西暦479年(雄略天皇23年8月)、雄略天皇62歳で崩御。
吉備氏の母を持つ星川稚宮皇子が大蔵を占拠し、
権勢を縦(ほしいまま)にしたため、
大伴室屋・東漢直掬らにこれを焼き殺させる(星川皇子の乱)。
白髪皇子は翌年1月15日に即位(清寧天皇)。
清寧天皇は皇子がいないことを気に病んでいたが、
西暦481年(清寧天皇2年)、
市辺押磐皇子の子である億計王(のちの仁賢天皇)・弘計王(のちの顕宗天皇)の兄弟を播磨で発見したとの情報を得、
勅使を立てて明石に迎えさせる。
翌年2王を宮中に迎え入れ、億計王を東宮に、
弘計王を皇子とした。
允恭天皇第5皇子の雄略天皇は即位前の混乱の中、多くの政敵を殺した。
履中天皇の第1皇子である市辺押磐皇子も
帳内の佐伯部仲子は蚊屋野(カヤノ)で大泊瀬天皇(=雄略天皇)に殺されました。、
西暦456年(安康天皇3年10月)に雄略天皇によって殺された。
遺児となった市辺押磐皇子の子の億計と弘計の兄弟は針間国へ逃げた。
針間国へ潜んだ億計・弘計兄弟は、 身分を隠し名を変えて、 縮見屯倉首(しじみのみやけのおびと)忍海(おしぬみ)部細目の馬飼牛飼として仕えていた。
西暦481年(清寧天皇2年11月)、
大嘗祭の供物を調えるため、
伊予来目部小楯が播磨に勅使として遣わされた時、
縮見屯倉首(しじみのみやけのおびと)の館で新築祝いが催されており、
そこで使役されている億計・弘計兄弟も招かれていた。
弘計は勅使の伊予来目部小楯の前で舞いつつ歌って身分を明かした。
勅使の伊予来目部小楯は驚き、
朝廷に報告した。
雄略天皇の子清寧天皇は、 かねがね皇子がいないことを気に病んでいたが、 億計・弘計兄弟の発見を聞き非常に驚き、 「天は大きな恵を垂れて、二人の皇子を賜った」とお喜びになり、 勅使を立てて明石郡に二人の皇子を迎えさせた。 西暦482年(清寧天皇3年4月17日)兄の億計王は清寧天皇の皇太子として立太子される。

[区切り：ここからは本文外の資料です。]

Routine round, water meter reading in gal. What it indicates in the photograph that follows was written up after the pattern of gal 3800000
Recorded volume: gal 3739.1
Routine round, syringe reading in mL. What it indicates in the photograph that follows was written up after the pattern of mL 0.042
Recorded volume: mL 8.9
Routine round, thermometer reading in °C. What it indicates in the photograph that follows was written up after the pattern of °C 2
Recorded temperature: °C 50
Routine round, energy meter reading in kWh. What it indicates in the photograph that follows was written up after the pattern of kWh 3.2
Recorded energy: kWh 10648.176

西暦484年(清寧天皇5年1月16日)、清寧天皇が41歳で崩御。
兄の億計は「勇気を奮って身分を明かし名乗り出たのは弟の弘計だから弟が即位すべき」と弟の弘計に皇位を譲ろうとした。
弟の弘計は「皇太子であり兄である億計が即位すべき」と互いに皇位を譲り合っていたが、
西暦485年(顕宗天皇元年1月1日)、
弟の弘計が顕宗天皇として即位した。
これで皇位の断絶は免れた。皇太子は先帝・清寧天皇の時そのままに、兄の億計王が務められたが、弟である天皇の兄が皇太子という事態は、これ以前も以降もその例がない。「皇太兄」という言葉はないが実質いわば「皇太兄」である。
難波小野女王が弘計王の皇后に立てられた。この難波小野女王は允恭天皇の曾孫、磐城王(雄略天皇の皇子・母は吉備稚姫)の孫、丘稚子王(おかのわくごのおう)の女王である。

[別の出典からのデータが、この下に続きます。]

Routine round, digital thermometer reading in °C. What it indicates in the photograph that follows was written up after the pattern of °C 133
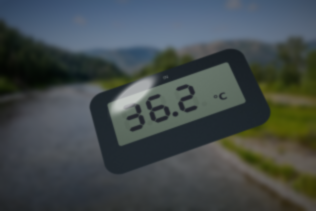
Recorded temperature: °C 36.2
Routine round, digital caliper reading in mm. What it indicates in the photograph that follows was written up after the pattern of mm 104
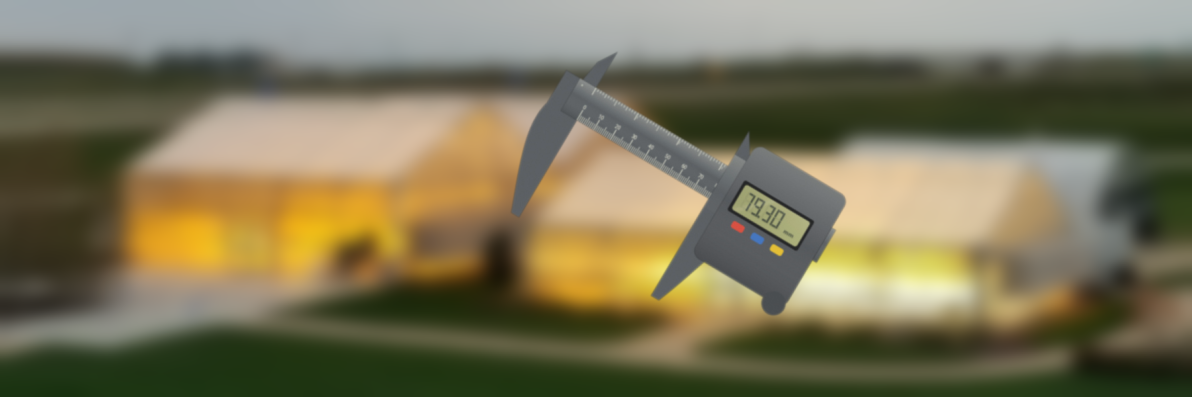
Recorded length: mm 79.30
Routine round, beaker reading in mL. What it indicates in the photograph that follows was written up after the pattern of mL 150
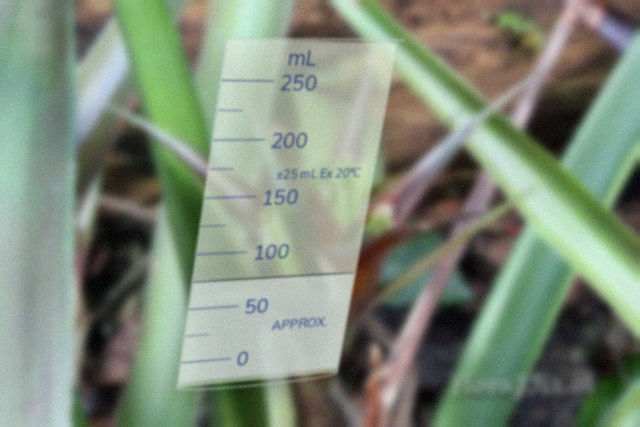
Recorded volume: mL 75
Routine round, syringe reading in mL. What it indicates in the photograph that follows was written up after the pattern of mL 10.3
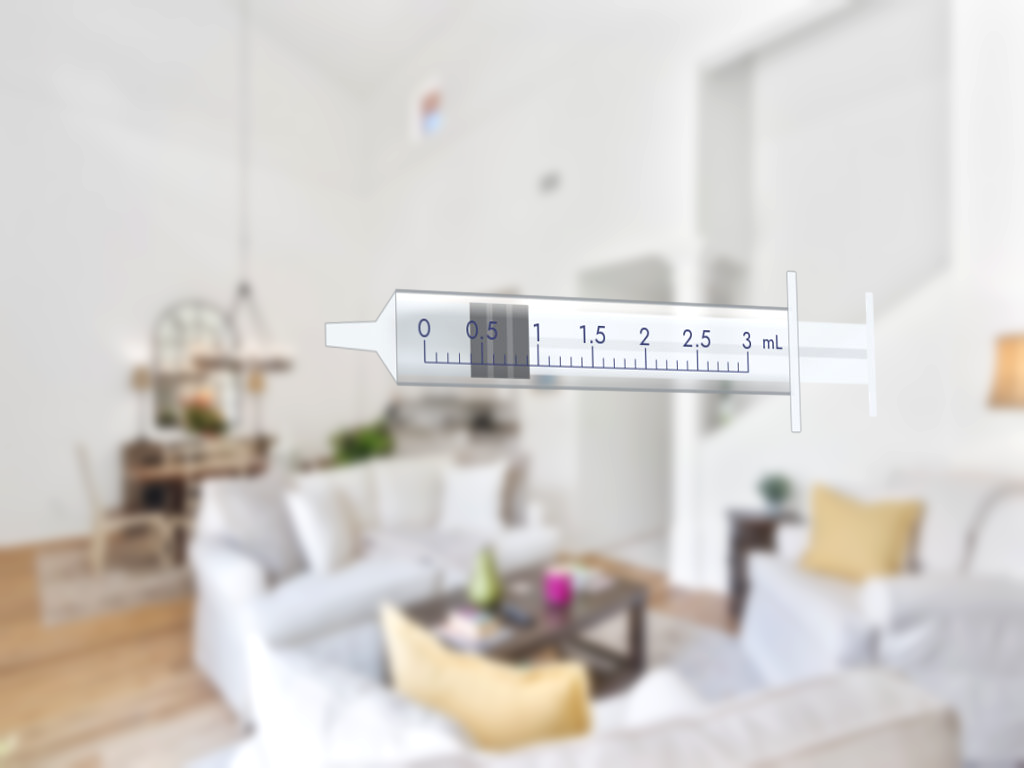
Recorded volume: mL 0.4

この年顕宗元年4月11日、詔「来目部小楯の功を賞し給ふの詔」を発せられた。
皇紀1147年=顕宗3年(487年)4月25日、天皇はわずか3年(2年5ヶ月)の在位、38歳で崩御される。皇子女はおられなかった。
陵(みささぎ)は、
宮内庁により大阪府羽曳野市西浦6丁目にある河内坂門原陵に治定されている。
宮内庁上の形式は前方後円。
遺跡名は「白髪山古墳」で、墳丘長112メートルの前方後円墳である。
また皇居では、 皇霊殿(宮中三殿の1つ)において他の歴代天皇・皇族とともに天皇の霊が祀られている。